**ISTRUZIONE OPERATIVA 1**. Nel brano sul referendum costituzionale, quanti anni di instabilità politica vengono attribuiti al sistema proporzionale?
**ISTRUZIONE OPERATIVA 2**. Riduci a un elenco puntato il paragrafo del brano sul referendum costituzionale che inizia con "Il referendum costituzionale ha espresso", mantenendone i fatti principali.
**ISTRUZIONE OPERATIVA 3**. Prosegui il brano sul referendum costituzionale a partire dall'ultima frase riportata.

**ESTRATTO FONTE**.

Buon lavoro, Graziano – adelante, hasta la victoria, del bene, siempre.
(Mario Guidetti, portavoce tavolo Hemingway)
Il referendum costituzionale ha espresso una volontà popolare così chiara, inequivocabile e ampia per cui deve essere accettata col massimo rispetto. Essendo stato io peraltro un convinto sostenitore del sì vorrei comunque esporre qualche riflessione in merito (sapendo a priori di espormi ai sarcasmi più vari). La “lettura” che vedo più ricorrente nei media cartacei e televisivi (non frequentando altri media molto più in voga) è che l’ampia vittoria del no sia imputabile alla personalizzazione impressa da Renzi in campagna elettorale, e sicuramente questa componente c’è stata. Personalmente penso che abbia giocato molto anche una rabbia montante nelle società, occidentali in particolare, che è un po’ il riassunto di varie motivazioni legate ai cambiamenti epocali nei quali siamo “immersi”. Cambiamenti che stanno mettendo in discussione le attese, le abitudini, il benessere in cui le nostre società si sono consolidate dal 2° dopoguerra in poi. E’ un sentire, mi pare, molto percepito dalle nuove generazioni e dalle generazioni “di mezzo” che porta ad una crescente sfiducia in tutto e in tutti. Da questa “radice”, quasi inconsciamente, trova sfogo buona parte del malessere attuale di società in fase di crisi, incolpandone chi è al vertice del potere politico. Occorrerebbe, forse, riflettere che le cose non sono precipitate in questi ultimi due anni, ma sono il frutto di comportamenti e decisioni da ricondurre almeno agli ultimi 30/40 anni. La volontà di “rovesciare tavoli”, di “abbattere palazzi”, di protestare è, secondo la mia “lettura” una componente importante del forte no che si è espresso. Una tentazione, certo comprensibile, ma credo in definitiva politicamente sterile. Sappiamo che le “imprese di demolizione” operano in tempi veloci, ma poi occorre mettere in campo “imprese di costruzione”, e ricostruire è opera molto più lunga e laboriosa. Per quanto riguarda infine la legge elettorale mi preoccupa non poco questa quasi unanime domanda di proporzionale. Ricordo che col proporzionale abbiamo avuto quasi 70 anni di instabilità politica e ricordo pure che un insegnamento costante dell’on. Aldo Moro fu che la democrazia può dirsi “compiuta” quando il confronto è tra due forze politiche che si possano alternare al potere secondo la decisione degli elettori.

**RECORD FORNITI**.
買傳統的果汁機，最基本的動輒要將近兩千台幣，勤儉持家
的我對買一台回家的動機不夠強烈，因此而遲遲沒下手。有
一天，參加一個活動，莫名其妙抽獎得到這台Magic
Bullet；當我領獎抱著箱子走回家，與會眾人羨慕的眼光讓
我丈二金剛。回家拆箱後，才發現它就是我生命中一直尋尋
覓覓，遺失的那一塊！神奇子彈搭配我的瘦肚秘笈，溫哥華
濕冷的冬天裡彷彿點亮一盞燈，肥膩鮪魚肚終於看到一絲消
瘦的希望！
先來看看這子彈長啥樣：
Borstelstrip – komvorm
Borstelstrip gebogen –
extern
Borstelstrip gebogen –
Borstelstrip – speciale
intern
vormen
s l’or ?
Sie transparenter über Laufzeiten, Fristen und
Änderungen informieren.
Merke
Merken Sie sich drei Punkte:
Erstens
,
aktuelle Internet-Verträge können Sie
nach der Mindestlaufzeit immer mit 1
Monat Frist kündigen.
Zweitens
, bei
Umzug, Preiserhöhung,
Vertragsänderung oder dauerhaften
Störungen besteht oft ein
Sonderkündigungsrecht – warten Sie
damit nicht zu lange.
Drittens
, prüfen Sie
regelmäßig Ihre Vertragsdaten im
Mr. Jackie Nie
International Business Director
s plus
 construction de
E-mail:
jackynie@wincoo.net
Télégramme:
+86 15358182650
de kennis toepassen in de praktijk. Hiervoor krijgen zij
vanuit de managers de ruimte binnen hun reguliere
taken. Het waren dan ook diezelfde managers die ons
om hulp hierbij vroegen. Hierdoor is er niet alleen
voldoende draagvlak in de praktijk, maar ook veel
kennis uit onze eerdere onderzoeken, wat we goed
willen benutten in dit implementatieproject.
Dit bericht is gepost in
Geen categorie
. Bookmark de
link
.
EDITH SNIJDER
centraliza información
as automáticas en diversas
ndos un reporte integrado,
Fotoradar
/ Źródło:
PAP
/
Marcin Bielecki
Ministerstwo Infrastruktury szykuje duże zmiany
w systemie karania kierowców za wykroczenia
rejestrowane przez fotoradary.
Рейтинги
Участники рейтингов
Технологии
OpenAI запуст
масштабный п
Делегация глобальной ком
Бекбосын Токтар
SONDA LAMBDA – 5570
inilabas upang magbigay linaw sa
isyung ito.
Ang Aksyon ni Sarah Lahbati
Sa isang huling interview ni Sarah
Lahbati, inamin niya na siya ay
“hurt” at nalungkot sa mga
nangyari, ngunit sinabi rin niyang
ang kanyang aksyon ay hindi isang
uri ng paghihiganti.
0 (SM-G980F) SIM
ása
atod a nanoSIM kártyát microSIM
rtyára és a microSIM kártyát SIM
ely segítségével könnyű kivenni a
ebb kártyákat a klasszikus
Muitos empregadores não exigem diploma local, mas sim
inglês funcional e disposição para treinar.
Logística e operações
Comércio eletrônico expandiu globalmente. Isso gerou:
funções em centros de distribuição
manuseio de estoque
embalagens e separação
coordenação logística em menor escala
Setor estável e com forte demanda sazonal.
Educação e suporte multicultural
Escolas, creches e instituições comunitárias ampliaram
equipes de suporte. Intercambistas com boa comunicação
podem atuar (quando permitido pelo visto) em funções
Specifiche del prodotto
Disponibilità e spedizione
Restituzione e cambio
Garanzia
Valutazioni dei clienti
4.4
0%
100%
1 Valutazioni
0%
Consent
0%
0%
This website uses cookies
==
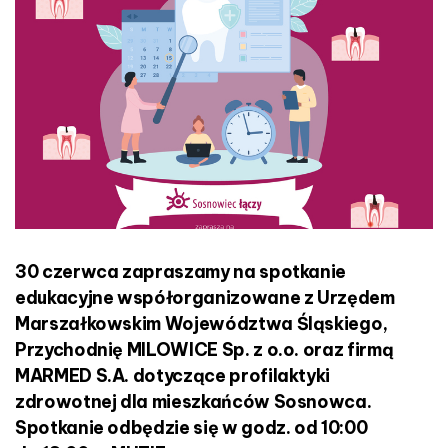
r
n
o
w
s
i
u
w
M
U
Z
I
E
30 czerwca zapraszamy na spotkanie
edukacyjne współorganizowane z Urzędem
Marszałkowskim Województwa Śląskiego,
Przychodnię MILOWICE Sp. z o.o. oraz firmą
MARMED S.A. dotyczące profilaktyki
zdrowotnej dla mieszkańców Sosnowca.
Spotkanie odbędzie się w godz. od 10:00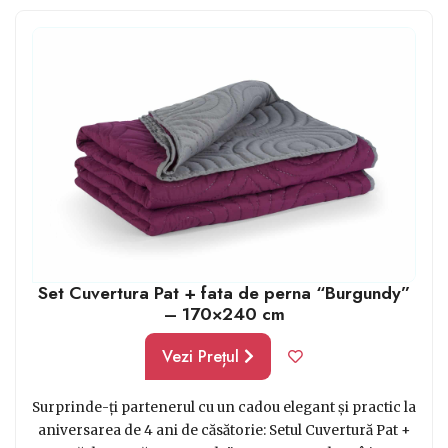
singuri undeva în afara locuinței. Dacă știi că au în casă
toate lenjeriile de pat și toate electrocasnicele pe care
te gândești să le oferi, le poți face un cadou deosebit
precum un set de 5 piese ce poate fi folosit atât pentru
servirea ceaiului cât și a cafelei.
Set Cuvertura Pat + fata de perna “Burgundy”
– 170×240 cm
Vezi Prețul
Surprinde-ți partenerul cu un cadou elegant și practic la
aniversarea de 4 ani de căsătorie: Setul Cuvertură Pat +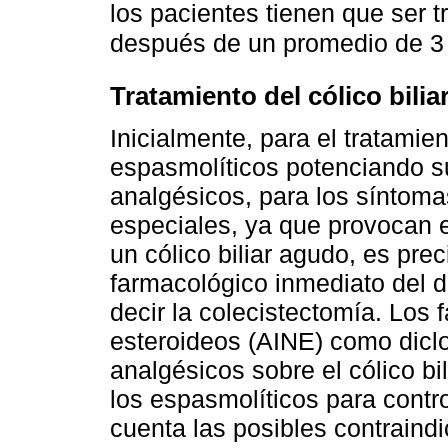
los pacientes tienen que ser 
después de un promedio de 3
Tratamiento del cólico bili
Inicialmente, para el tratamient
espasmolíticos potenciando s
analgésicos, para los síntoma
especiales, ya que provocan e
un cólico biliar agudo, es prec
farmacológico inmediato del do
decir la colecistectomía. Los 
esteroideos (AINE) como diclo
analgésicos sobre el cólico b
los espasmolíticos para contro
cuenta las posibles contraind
---
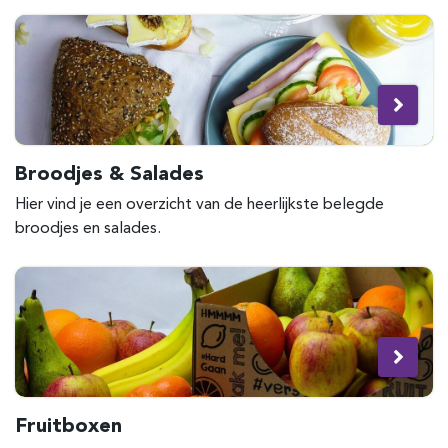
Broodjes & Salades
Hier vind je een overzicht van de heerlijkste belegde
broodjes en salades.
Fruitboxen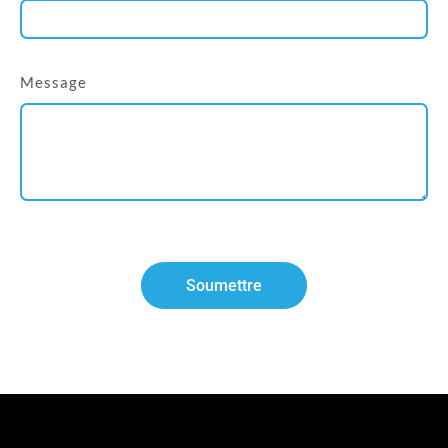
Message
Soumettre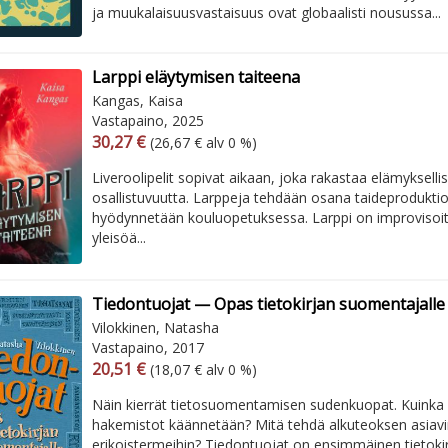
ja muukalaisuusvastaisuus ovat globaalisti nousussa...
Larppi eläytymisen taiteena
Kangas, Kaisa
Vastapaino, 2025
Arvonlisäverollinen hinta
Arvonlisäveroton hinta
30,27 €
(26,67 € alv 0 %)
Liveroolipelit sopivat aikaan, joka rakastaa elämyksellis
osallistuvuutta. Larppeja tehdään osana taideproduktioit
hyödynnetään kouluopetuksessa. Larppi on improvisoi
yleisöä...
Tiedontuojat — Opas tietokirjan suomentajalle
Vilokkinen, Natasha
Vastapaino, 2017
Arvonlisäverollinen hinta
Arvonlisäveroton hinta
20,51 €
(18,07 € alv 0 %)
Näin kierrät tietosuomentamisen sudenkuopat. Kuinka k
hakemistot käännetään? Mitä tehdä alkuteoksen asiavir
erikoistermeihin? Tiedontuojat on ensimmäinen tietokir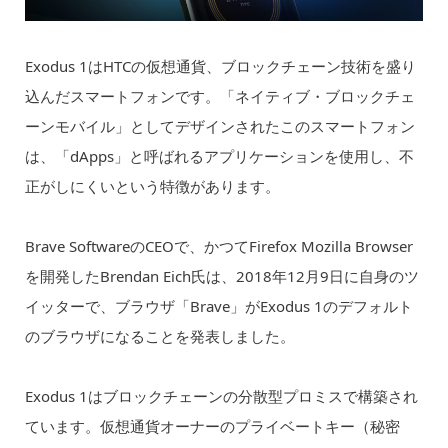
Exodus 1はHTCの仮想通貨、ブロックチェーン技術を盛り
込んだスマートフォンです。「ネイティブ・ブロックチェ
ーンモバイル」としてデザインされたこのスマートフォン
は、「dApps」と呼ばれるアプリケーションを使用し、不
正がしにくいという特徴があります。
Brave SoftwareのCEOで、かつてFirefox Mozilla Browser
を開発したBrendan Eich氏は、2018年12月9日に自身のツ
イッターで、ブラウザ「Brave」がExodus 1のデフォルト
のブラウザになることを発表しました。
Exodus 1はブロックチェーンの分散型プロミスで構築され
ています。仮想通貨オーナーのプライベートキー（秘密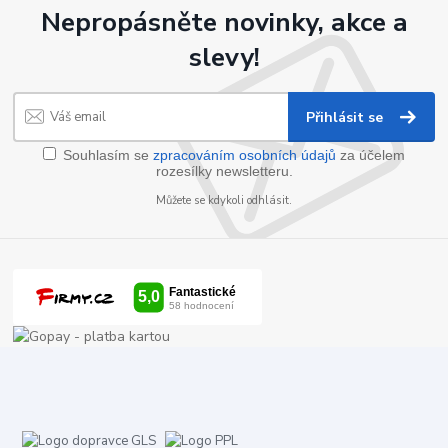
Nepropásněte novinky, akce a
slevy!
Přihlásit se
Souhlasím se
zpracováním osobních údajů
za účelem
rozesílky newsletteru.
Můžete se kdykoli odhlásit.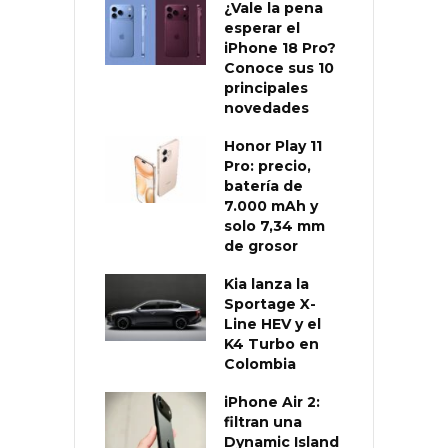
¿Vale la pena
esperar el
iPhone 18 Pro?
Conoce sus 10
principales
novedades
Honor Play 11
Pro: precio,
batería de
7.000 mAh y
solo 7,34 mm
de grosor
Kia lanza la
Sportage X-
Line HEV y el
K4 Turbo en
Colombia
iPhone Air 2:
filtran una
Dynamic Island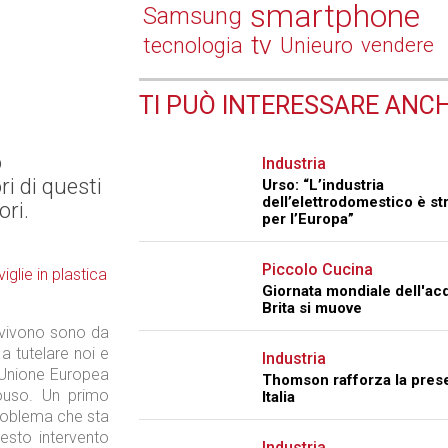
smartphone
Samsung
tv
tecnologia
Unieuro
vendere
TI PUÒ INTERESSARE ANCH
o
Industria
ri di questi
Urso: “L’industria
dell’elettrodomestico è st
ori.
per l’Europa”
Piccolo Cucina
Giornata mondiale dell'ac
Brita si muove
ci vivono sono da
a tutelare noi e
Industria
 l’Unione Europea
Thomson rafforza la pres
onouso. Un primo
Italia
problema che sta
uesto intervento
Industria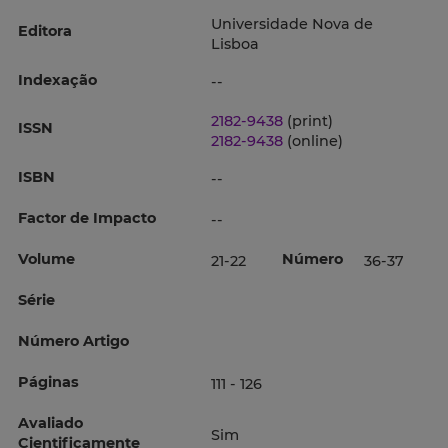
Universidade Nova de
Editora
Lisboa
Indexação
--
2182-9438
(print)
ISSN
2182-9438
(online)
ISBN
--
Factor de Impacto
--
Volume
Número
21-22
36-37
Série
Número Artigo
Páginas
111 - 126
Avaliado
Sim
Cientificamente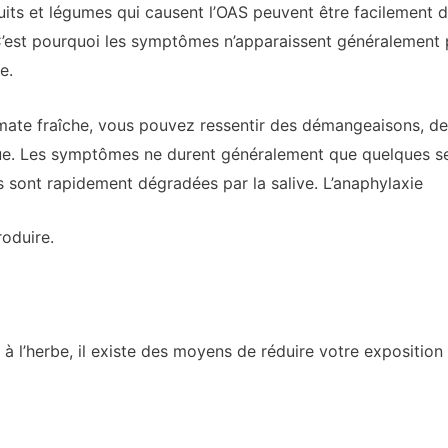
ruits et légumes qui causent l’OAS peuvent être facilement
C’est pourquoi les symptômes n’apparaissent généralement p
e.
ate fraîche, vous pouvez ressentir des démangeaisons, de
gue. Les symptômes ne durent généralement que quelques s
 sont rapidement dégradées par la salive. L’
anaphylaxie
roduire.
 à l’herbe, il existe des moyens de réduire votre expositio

**SPAZIO RISPOSTA 1**. Quasi 70 anni.

**SPAZIO RISPOSTA 2**.
- Il risultato del referendum costituzionale esprime una volontà popolare chiara, inequivocabile e ampia, da accettare con il massimo rispetto, pur da parte di un sostenitore del sì.
- I media cartacei e televisivi attribuiscono l'ampia vittoria del no soprattutto alla personalizzazione impressa da Renzi alla campagna elettorale, componente che c'è stata.
- Ha pesato anche una rabbia montante nelle società, occidentali in particolare, legata a cambiamenti epocali che mettono in discussione attese, abitudini e benessere consolidati dal secondo dopoguerra.
- Questo sentire, molto diffuso tra le nuove generazioni e quelle "di mezzo", alimenta una crescente sfiducia e fa ricadere il malessere su chi è al vertice del potere politico.
- La situazione non è precipitata negli ultimi due anni: è il frutto di comportamenti e decisioni degli ultimi 30/40 anni.
- La volontà di "rovesciare tavoli" e di protestare è una componente importante del no. È comprensibile ma politicamente sterile, perché demolire è rapido, mentre ricostruire è lungo e laborioso.
- Sulla legge elettorale preoccupa la domanda quasi unanime di proporzionale. Con il proporzionale si sono avuti quasi 70 anni di instabilità politica. Aldo Moro insegnava che la democrazia è "compiuta" quando due forze politiche si alternano al potere secondo la decisione degli elettori.

**SPAZIO RISPOSTA 3**.
(Claudio Bucci)
Più semplicemente, il risultato del referendum è stato un no ad “una impresa di demolizioni” che voleva tirar giù 47 piani della Costituzione. Così difficile da capire? Basta un sì.
(mv)
Ricordo che col proporzionale l’Italia in 70 anni è diventata la quinta potenza industriale del mondo. In 16 anni di Euro e sistema maggioritario siamo all’ultimo posto nel mondo per crescita del pil. Serve altro?
(Commento firmato)
Avevo già scritto che per rispettare la sovranità popolare bisognerebbe tornare al voto ma tant’è, tutti hanno paura quindi meglio Graziano Delrio che altri fino alla speranza di avere una vera legge elettorale secondo la Costituzione appena salvata, anche se in montagna, luogo ove con il sangue lottarono, voi la volevate cambiare. Non vi capirò mai ed il guaio è che amo questa terra.
(A.c.)
Doveroso rispetto per chi ha sostenuto “che la democrazia può dirsi compiuta quando il confronto è tra due forze politiche che si possano alternare al potere secondo la decisione degli elettori”, ma il bipolarismo non fa parte della storia, e fors’anche della mentalità, di ogni Paese, e credo che ne vada preso atto. Quanto a durata degli Esecutivi ed instabilità politica, il primo governo Craxi ebbe una vita di 2 anni, 11 mesi e 28 giorni, se non ho sbagliato i calcoli, nel senso che fu abbastanza longevo, ed eravamo nel triennio 1983-1986, ossia in epoca nella quale, che io ricordi, vigeva il sistema proporzionale, con preferenze. Poi arrivò, di lì a poco, cioè qualche anno dopo, la “volontà di rovesciare tavoli, di abbattere palazzi”, o forse, per essere più precisi, qualche “tavolo” e qualche “palazzo”, coi risultati che sappiamo, specie i meno giovani tra noi.
(P.B.)
Strano modo di dimostrare massimo rispetto per la volontà popolare, quando poi la si legge come un “rovesciare tavoli”, “abbattere palazzi”, “una tentazione politicamente sterile”. Nessun sarcasmo, solo un rileggere uno dei commenti.
(mv)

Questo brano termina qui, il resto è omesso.